Material shown >>
• • • • •
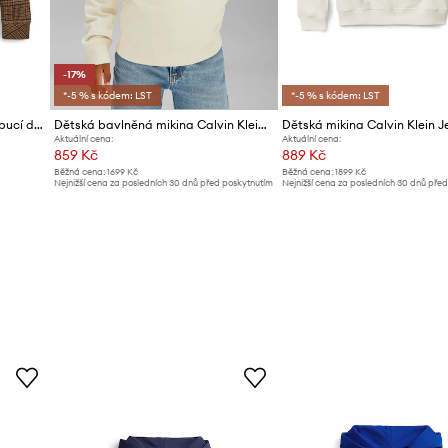
-17%
*-5 % s kódem: LST
*-5 % s kódem: LST
Polo Ralph Lauren mikina s kapucí dětská s bavlnou
Dětská bavlněná mikina Calvin Klein Jeans
Dětská mikina Calvin Klein J
Aktuální cena:
Aktuální cena:
859 Kč
889 Kč
Běžná cena:
1699 Kč
Běžná cena:
1899 Kč
Nejnižší cena za posledních 30 dnů před poskytnutím
Nejnižší cena za posledních 30 dnů pře
slevy:
1039 Kč
slevy:
979 Kč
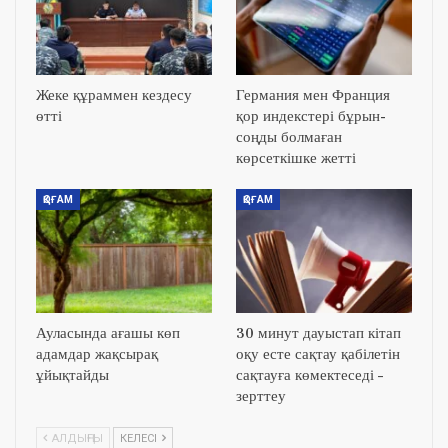
Жеке құраммен кездесу
Германия мен Франция
өтті
қор индекстері бұрын-
соңды болмаған
көрсеткішке жетті
ҚОҒАМ
ҚОҒАМ
Ауласында ағашы көп
30 минут дауыстап кітап
адамдар жақсырақ
оқу есте сақтау қабілетін
ұйықтайды
сақтауға көмектеседі –
зерттеу
АЛДЫҢҒЫ
КЕЛЕСІ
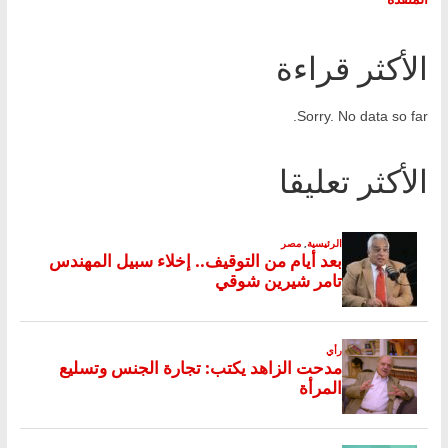
الأكثر قراءة
Sorry. No data so far.
الأكثر تعليقا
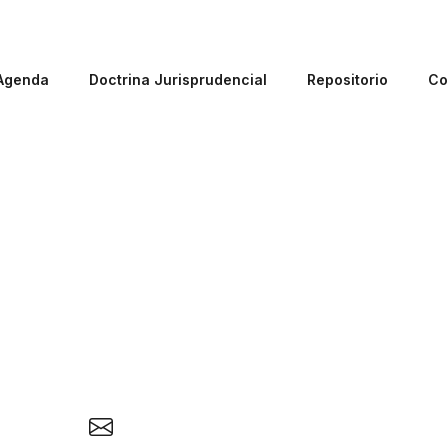
Agenda
Doctrina Jurisprudencial
Repositorio
Co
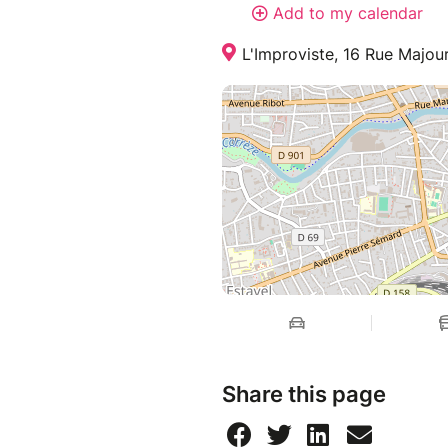
Add to my calendar
L'Improviste, 16 Rue Majour
Share this page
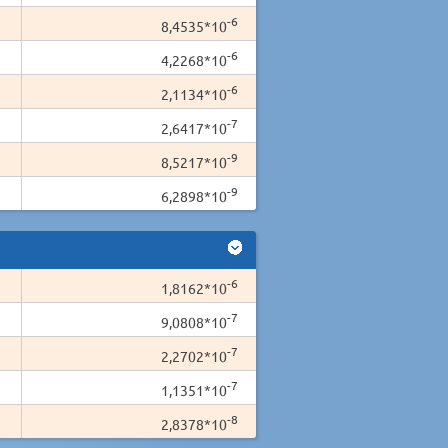
-6
8,4535*10
-6
4,2268*10
-6
2,1134*10
-7
2,6417*10
-9
8,5217*10
-9
6,2898*10
-6
1,8162*10
-7
9,0808*10
-7
2,2702*10
-7
1,1351*10
-8
2,8378*10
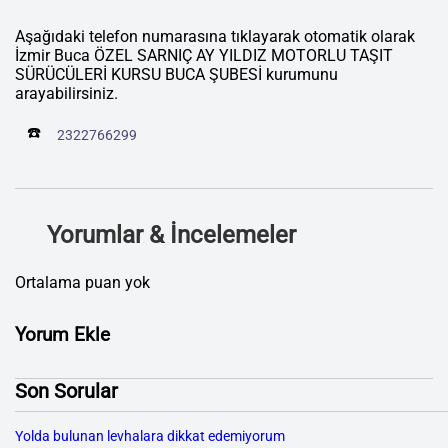
Aşağıdaki telefon numarasına tıklayarak otomatik olarak
İzmir Buca ÖZEL SARNIÇ AY YILDIZ MOTORLU TAŞIT
SÜRÜCÜLERİ KURSU BUCA ŞUBESİ kurumunu
arayabilirsiniz.
☎️
2322766299
Yorumlar & İncelemeler
Ortalama puan yok
Yorum Ekle
Son Sorular
Yolda bulunan levhalara dikkat edemiyorum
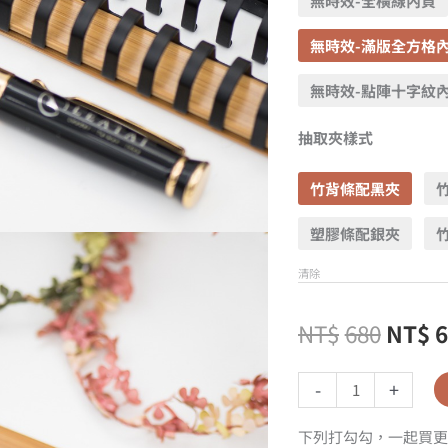
無時效-全橫線內頁
無時效-滿版全方格
無時效-點陣十字紋
抽取夾樣式
竹背條配黑夾
塑膠條配銀夾
清除
NT$
680
NT$
-
+
下列打勾勾，一起買更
• • • • •
Exercise >> Copy each line above exactly, with no images.

Exercise solution >>
-17%
*-5 % s kódem: LST
*-5 % s kódem: LST
Polo Ralph Lauren mikina s kapucí dětská s bavlnou
Dětská bavlněná mikina Calvin Klein Jeans
Dětská mikina Calvin Klein J
Aktuální cena:
Aktuální cena:
859 Kč
889 Kč
Běžná cena:
1699 Kč
Běžná cena:
1899 Kč
Nejnižší cena za posledních 30 dnů před poskytnutím
Nejnižší cena za posledních 30 dnů pře
slevy:
1039 Kč
slevy:
979 Kč
Жеке құраммен кездесу
Германия мен Франция
өтті
қор индекстері бұрын-
соңды болмаған
көрсеткішке жетті
ҚОҒАМ
ҚОҒАМ
Ауласында ағашы көп
30 минут дауыстап кітап
адамдар жақсырақ
оқу есте сақтау қабілетін
ұйықтайды
сақтауға көмектеседі –
зерттеу
АЛДЫҢҒЫ
КЕЛЕСІ
الأكثر قراءة
Sorry. No data so far.
الأكثر تعليقا
Agenda
Doctrina Jurisprudencial
Repositorio
Co
Add to my calendar
L'Improviste, 16 Rue Majour
Share this page
-6
8,4535*10
-6
4,2268*10
-6
2,1134*10
-7
2,6417*10
-9
8,5217*10
-9
6,2898*10
-6
1,8162*10
-7
9,0808*10
-7
2,2702*10
-7
1,1351*10
-8
2,8378*10
Aşağıdaki telefon numarasına tıklayarak otomatik olarak
İzmir Buca ÖZEL SARNIÇ AY YILDIZ MOTORLU TAŞIT
SÜRÜCÜLERİ KURSU BUCA ŞUBESİ kurumunu
arayabilirsiniz.
☎️
2322766299
Yorumlar & İncelemeler
Ortalama puan yok
Yorum Ekle
Son Sorular
Yolda bulunan levhalara dikkat edemiyorum
無時效-全橫線內頁
無時效-滿版全方格
無時效-點陣十字紋
抽取夾樣式
竹背條配黑夾
塑膠條配銀夾
清除
NT$
680
NT$
-
+
下列打勾勾，一起買更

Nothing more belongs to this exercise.